Could you write out, character for character, the lines from the one with "schlüsselt Reichweite bis" through the end of the records, both ends included? Leave the pictures out of your answer.

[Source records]
######

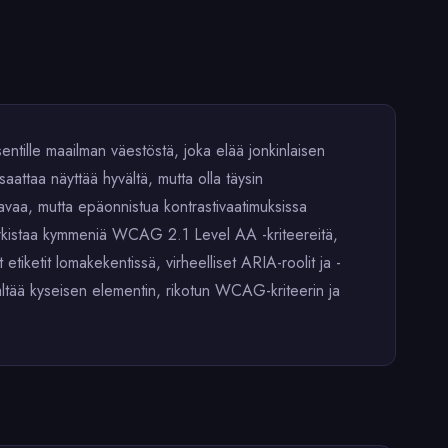
entille maailman väestöstä, joka elää jonkinlaisen
attaa näyttää hyvältä, mutta olla täysin
uettavaa, mutta epäonnistua kontrastivaatimuksissa
tarkistaa kymmeniä WCAG 2.1 Level AA -kriteereitä,
t etiketit lomakekentissä, virheelliset ARIA-roolit ja -
sältää kyseisen elementin, rikotun WCAG-kriteerin ja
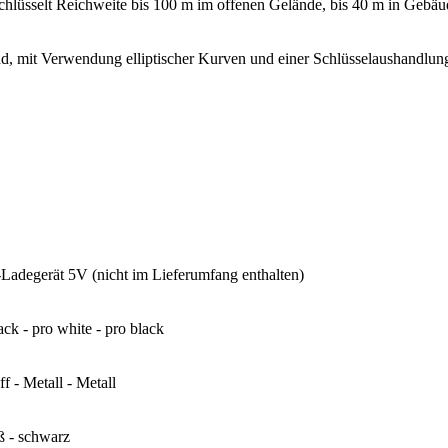
schlüsselt Reichweite bis 100 m im offenen Gelände, bis 40 m in Gebäu
d, mit Verwendung elliptischer Kurven und einer Schlüsselaushandlun
adegerät 5V (nicht im Lieferumfang enthalten)
ack - pro white - pro black
f - Metall - Metall
ß - schwarz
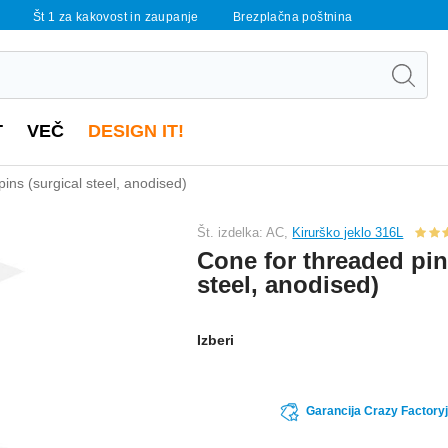
Št 1 za kakovost in zaupanje
Brezplačna poštnina
T
VEČ
DESIGN IT!
ins (surgical steel, anodised)
Št. izdelka: AC,
Kirurško jeklo 316L
Cone for threaded pin
steel, anodised)
Izberi
Garancija Crazy Factoryj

######

▸ Written solution
schlüsselt Reichweite bis 100 m im offenen Gelände, bis 40 m in Gebäu
d, mit Verwendung elliptischer Kurven und einer Schlüsselaushandlun
adegerät 5V (nicht im Lieferumfang enthalten)
ack - pro white - pro black
f - Metall - Metall
ß - schwarz
Št 1 za kakovost in zaupanje
Brezplačna poštnina
T
VEČ
DESIGN IT!
ins (surgical steel, anodised)
Št. izdelka: AC,
Kirurško jeklo 316L
Cone for threaded pin
steel, anodised)
Izberi
Garancija Crazy Factoryj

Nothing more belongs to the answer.